“What to watch recommendation” and our Film2vec model
To deliver the best content to the right users we utilize asset metadata - movie or series features like genre, length, stars, etc. - but that has some limitations to it. The set of possible tags for assets is always finite, and adding extra data manually costs time and money.
To improve things further, we use viewing behavior to generate some more features for the assets - at virtually no extra cost. In fact, we created an algorithm that converts assets to vectors based solely on views, which gives us a new set of features to better describe them.
Our algorithm is based on the generic node2vec model that converts nodes in a graph into vectors. The idea is that nodes that are close to each other in the graph should be close to each other in the vector space. In many cases, the shortest path between two nodes could be a good definition of the closeness between them. In cases when the graph is so dense that almost every pair of nodes has an edge, one can use weights for edges - the higher the edge weight, the closer the nodes are.
One of the famous implementations of the node2vec models is the word2vec model presented by Tomáš Mikolov and associated researchers in 2013. The word2vec algorithm uses a neural network model to learn word associations from a large corpus of text, and represents each distinct word with a particular vector. The closeness of two words is given by the number of occurrences of the pair in the same context (within n words apart in the same text).
Most neural network models require structured data (e.g. matrices) for training , and graphs do not provide that. One way to overcome this - also, the one we decided to take - is to generate data points using random walk on the graph. One can start at a random node and, from there, sample an edge to get to an adjacent node. If the graph has weighted edges, the weights can be used to calculate transition probabilities.
That way, you generate a pair of origin and target nodes. To be able to train the model, you also need to generate some negative samples - randomly-selected nodes other than the two that have already been selected. You can then mix the target node with the negative samples. Note that this step is completely optional; sometimes we talk about neural networks in the context of artificial intelligence, but this network cannot even figure out that the target node is always the first one :).
The model input is the index of the origin node and indices of the target node together with the negative samples. The ground truth for output is an array with zeros on positions of the negative samples and one on position of the target node.
The inputs and outputs are fed into a neural network with just three layers. First is an embedding layer that is shared between the origin node and the other nodes. It’s literally just a matrix of weights from which the model takes the corresponding row (vector) for a given asset. The next layer calculates dot product between the origin node and all other nodes. The resulting array is fed to a softmax layer that produces numbers between 0 and 1 that are compared with the ground truth. The error is propagated back to the weights in the embedding matrix.
In our case, we don’t search for vectors representing words, we search for vectors representing each of the movies and series in our library. Another difference in our case is that our graph is bipartite. That means that we have two types of nodes - assets and users - with the edges between them representing the user watching the asset. That leads to two possible solutions for how to generate training data for the model.

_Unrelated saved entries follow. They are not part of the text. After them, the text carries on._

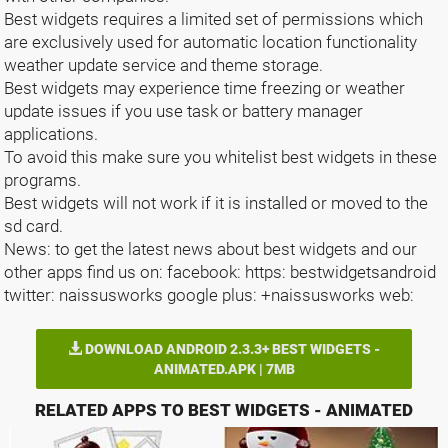
Best widgets requires a limited set of permissions which
are exclusively used for automatic location functionality
weather update service and theme storage.
Best widgets may experience time freezing or weather
update issues if you use task or battery manager
applications.
To avoid this make sure you whitelist best widgets in these
programs.
Best widgets will not work if it is installed or moved to the
sd card.
News: to get the latest news about best widgets and our
other apps find us on: facebook: https: bestwidgetsandroid
twitter: naissusworks google plus: +naissusworks web:
DOWNLOAD ANDROID 2.3.3+ BEST WIDGETS -
ANIMATED.APK | 7MB
RELATED APPS TO BEST WIDGETS - ANIMATED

The first one is to use the bipartite graph as it stands with a two step random walk. We start at a random asset and do a step to a random user that watched the asset. Then we do the second step to another asset that the user also watched (excluding the original asset). This leads to a straightforward generalization of the original idea. But the graph size is proportional to the product of number of users and number of assets which is too big for us to work with.
Another solution is to use a weighted graph with assets only. The edge weights are equal to the number of users that watched both of the assets. Then we can get back to the one-step random walk using probabilities proportional to the edge weights. The graph size is “only” quadratic in number of assets, which is much easier to work with. Both methods lead to very similar results, so we picked the one that fit into memory.
Using this method, we generate one data point. Obviously, we need much more. So we generate dozens or hundreds of data points that we use for multiple training epochs to maximize the utilization of the generated data. Then we can generate another dataset for the next season (that’s what we call epochs on the same training set), and repeat the process. After a few seasons, the embedding matrix contains vectors that represent the assets.
The vectors themselves cannot be used for any content recommendation, and require some model on top of them to be any useful. As we mentioned above, the vectors can be used as a set of extra features that can enhance assets in any existing recommendation engine. Apart from that, we came up with a few other applications:
- Calculate vectors for all users by aggregating vectors of assets that they watched — the users’ vectors in this case represent their taste or preferences. Then we can recommend assets to users based on dot products between their vectors and the vectors of the assets. Note that the vectors don’t tell much about the quality or popularity of the asset, so this should be done only with a pre-selected set of assets.
- We can use it to assign metadata to assets or find issues with existing metadata. For example, if an asset has neighbors (in terms of dot product between their respective vectors) that are all historical romances, it is expected that the asset itself is also a historical romance.
- Make clusters of similar assets that work both for content recommendations and further analyses — it greatly helps us understand the types of content we have on our platform.
We started this as a small and fun project just to see whether something like this was even possible. It turned out to be a great model, and whenever you enter the Showmax app you’ll see content that has been ordered by it. We’re still exploring other ways that it can help us with our daily tasks.